* **What is being asked**:
Please output the line that contains "CileTheSane" and all later lines of the material, exactly, through the end.

* **Data extracts**:
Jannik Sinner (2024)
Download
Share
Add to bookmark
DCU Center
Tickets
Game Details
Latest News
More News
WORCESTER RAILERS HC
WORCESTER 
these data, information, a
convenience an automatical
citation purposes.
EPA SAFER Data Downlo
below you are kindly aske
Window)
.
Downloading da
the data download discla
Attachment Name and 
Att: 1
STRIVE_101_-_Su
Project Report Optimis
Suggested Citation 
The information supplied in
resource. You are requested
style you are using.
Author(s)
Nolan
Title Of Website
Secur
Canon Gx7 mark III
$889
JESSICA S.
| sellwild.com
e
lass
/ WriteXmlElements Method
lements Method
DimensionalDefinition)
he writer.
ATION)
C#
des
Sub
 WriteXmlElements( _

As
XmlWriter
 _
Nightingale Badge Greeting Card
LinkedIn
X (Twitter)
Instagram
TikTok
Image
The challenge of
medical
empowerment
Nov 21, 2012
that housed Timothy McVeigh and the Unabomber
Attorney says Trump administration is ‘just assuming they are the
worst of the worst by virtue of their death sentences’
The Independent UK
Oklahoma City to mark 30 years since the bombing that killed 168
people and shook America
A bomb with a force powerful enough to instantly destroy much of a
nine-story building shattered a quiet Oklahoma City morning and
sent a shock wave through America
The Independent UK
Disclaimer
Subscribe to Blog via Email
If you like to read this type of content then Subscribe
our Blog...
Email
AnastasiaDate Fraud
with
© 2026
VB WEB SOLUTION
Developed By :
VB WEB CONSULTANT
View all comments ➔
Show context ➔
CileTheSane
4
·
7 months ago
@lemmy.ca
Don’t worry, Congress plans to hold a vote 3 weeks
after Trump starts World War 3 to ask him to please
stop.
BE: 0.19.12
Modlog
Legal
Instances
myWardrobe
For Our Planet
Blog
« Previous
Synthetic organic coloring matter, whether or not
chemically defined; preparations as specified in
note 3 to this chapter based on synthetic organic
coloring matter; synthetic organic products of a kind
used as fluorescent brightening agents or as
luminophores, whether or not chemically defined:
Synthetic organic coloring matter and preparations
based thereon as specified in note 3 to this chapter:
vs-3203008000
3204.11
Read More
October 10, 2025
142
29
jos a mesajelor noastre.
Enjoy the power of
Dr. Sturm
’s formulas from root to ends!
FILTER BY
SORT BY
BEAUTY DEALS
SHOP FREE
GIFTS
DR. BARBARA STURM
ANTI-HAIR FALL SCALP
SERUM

* **Written reply**:
CileTheSane
4
·
7 months ago
@lemmy.ca
Don’t worry, Congress plans to hold a vote 3 weeks
after Trump starts World War 3 to ask him to please
stop.
BE: 0.19.12
Modlog
Legal
Instances
myWardrobe
For Our Planet
Blog
« Previous
Synthetic organic coloring matter, whether or not
chemically defined; preparations as specified in
note 3 to this chapter based on synthetic organic
coloring matter; synthetic organic products of a kind
used as fluorescent brightening agents or as
luminophores, whether or not chemically defined:
Synthetic organic coloring matter and preparations
based thereon as specified in note 3 to this chapter:
vs-3203008000
3204.11
Read More
October 10, 2025
142
29
jos a mesajelor noastre.
Enjoy the power of
Dr. Sturm
’s formulas from root to ends!
FILTER BY
SORT BY
BEAUTY DEALS
SHOP FREE
GIFTS
DR. BARBARA STURM
ANTI-HAIR FALL SCALP
SERUM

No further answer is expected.